Speed up ARGMIN and ARGMAX aggregations

ClickHouse currently is not able to use the knowledge of the sort key from a table to speed up aggregations. This means that to get the ARGMIN() or ARGMAX() values from a table it will read all values even if it's sorted by that column:

CREATE TABLE myData
ENGINE = MergeTree
ORDER BY value AS
SELECT *
FROM generateRandom('value UInt64 , id String')
LIMIT 100000000

Query id: a41f287e-ecb5-4689-9306-a8fe037c6d85

Ok.

0 rows in set. Elapsed: 6.356 sec.

SELECT argMax(id, value) FROM myData;

SELECT argMax(id, value)
FROM myData

Query id: e2c16764-723d-48ad-93ad-64c1b9ab9247

┌─argMax(id, value)─┐
+wS50l4(
└───────────────────┘

1 row in set. Elapsed: 0.115 sec. Processed 100.00 million rows, 2.20 GB (866.13 million rows/s., 19.06 GB/s.)

SELECT read_rows, read_bytes FROM system.query_log WHERE initial_query_id = 'e2c16764-723d-48ad-93ad-64c1b9ab9247' AND type = 'QueryFinish' \G

SELECT
read_rows,
read_bytes
FROM system.query_log
WHERE (initial_query_id = 'e2c16764-723d-48ad-93ad-64c1b9ab9247') AND (type = 'QueryFinish')
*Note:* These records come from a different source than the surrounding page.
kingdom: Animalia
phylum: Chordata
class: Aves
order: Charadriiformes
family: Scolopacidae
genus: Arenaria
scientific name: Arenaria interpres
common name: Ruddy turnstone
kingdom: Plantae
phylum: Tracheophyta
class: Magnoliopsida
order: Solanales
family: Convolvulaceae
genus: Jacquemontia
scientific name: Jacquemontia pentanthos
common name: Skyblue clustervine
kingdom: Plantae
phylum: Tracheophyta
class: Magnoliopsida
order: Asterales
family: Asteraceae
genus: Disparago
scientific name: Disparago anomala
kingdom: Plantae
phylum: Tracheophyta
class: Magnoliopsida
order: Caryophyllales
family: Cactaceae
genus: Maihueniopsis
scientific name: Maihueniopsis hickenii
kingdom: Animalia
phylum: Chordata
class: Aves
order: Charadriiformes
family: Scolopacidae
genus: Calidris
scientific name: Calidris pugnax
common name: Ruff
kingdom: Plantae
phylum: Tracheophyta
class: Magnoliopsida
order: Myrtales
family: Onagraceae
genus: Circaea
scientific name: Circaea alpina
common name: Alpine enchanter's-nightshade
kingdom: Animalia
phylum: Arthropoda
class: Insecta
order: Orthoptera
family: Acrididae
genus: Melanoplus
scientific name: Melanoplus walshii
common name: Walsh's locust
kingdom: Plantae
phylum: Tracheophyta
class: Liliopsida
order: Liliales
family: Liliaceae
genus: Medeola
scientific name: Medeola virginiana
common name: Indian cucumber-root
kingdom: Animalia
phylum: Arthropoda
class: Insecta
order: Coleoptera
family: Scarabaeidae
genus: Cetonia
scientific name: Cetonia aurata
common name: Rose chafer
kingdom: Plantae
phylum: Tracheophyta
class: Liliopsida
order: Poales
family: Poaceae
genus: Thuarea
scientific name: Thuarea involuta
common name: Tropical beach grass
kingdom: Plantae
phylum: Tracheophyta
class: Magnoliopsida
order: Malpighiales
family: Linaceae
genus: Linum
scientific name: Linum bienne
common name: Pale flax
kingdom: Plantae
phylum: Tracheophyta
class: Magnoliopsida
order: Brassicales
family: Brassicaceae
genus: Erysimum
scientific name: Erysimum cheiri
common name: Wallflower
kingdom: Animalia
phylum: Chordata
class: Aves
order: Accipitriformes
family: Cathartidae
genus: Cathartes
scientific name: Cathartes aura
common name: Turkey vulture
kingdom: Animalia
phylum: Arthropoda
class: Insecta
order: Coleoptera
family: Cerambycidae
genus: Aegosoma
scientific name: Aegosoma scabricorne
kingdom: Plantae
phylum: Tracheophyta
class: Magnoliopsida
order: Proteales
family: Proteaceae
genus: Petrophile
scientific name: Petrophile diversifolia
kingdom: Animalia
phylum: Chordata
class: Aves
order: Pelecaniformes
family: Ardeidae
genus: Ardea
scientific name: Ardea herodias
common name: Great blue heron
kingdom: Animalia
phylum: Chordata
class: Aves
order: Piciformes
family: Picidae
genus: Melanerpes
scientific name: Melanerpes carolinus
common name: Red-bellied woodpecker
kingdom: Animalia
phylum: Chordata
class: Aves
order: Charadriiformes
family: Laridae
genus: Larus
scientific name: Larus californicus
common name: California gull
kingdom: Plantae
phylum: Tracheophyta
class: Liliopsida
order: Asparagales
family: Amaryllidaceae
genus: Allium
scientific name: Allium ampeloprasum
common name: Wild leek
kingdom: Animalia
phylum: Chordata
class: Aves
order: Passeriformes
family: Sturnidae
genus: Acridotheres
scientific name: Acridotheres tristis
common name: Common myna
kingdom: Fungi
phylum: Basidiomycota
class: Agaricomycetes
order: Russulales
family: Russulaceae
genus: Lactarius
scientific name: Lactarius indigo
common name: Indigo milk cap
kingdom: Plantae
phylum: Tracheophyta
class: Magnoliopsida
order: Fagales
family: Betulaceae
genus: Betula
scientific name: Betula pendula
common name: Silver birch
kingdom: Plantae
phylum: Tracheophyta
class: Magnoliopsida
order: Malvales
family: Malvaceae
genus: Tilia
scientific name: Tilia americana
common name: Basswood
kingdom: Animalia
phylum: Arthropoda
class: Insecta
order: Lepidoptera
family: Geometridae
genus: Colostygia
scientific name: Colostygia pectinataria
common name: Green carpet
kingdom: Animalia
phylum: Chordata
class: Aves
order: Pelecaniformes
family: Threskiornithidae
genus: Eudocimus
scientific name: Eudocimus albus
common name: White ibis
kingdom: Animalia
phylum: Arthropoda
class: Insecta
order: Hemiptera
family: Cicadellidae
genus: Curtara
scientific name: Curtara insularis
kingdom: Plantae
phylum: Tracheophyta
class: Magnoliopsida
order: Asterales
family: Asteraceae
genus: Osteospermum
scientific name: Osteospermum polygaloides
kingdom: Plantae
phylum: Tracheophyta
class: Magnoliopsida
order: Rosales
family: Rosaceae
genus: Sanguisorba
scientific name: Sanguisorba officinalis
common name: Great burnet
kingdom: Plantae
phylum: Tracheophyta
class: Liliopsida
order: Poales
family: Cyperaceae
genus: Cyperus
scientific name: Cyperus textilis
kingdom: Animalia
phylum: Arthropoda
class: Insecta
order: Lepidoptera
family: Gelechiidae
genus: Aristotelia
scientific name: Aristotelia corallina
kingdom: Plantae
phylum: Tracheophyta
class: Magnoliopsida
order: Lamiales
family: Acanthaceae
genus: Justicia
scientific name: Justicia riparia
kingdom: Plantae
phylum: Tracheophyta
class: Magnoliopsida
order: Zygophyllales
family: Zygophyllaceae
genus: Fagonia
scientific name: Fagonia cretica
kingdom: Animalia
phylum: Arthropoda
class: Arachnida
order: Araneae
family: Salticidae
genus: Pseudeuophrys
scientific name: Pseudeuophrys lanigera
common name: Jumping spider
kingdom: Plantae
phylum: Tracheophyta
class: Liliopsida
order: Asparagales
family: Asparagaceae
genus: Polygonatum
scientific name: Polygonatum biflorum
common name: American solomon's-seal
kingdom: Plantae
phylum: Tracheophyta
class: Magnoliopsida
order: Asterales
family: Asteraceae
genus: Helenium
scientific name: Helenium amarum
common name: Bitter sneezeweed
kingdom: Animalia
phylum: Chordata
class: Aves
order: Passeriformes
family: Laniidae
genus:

Query id: 628d011d-c84e-4150-b7c1-0548e3dc35cb

Row 1:
──────
read_rows: 100000000
read_bytes: 2200081879

1 row in set. Elapsed: 0.005 sec.

To get the id with the highest value, you have to read the whole table, in this case 100M elements. But the knowledge of the structure allows you to be more clever:

SELECT id FROM myData ORDER BY value DESC LIMIT 1;

SELECT id
FROM myData
ORDER BY value DESC
LIMIT 1

Query id: 7c560628-93c6-44be-b533-c25558f96378

┌─id───────┐
+wS50l4(
└──────────┘

1 row in set. Elapsed: 0.003 sec. Processed 41.22 thousand rows, 906.51 KB (15.34 million rows/s., 337.29 MB/s.)

SELECT read_rows, read_bytes FROM system.query_log where initial_query_id = '7c560628-93c6-44be-b533-c25558f96378' AND type = 'QueryFinish' \G

SELECT
read_rows,
read_bytes
FROM system.query_log
WHERE (initial_query_id = '7c560628-93c6-44be-b533-c25558f96378') AND (type = 'QueryFinish')

Query id: bcf59f19-0537-44cd-8b24-cd398b815276

Row 1:
──────
read_rows: 41216
read_bytes: 906512

1 row in set. Elapsed: 0.004 sec.

In this case ClickHouse knows that it can use the sorting key of the table and read only the first block of data, which is much faster. Beware that this doesn't work exactly the same for some types, especially when dealing with floating point and NaNs, but it can be useful in many other cases.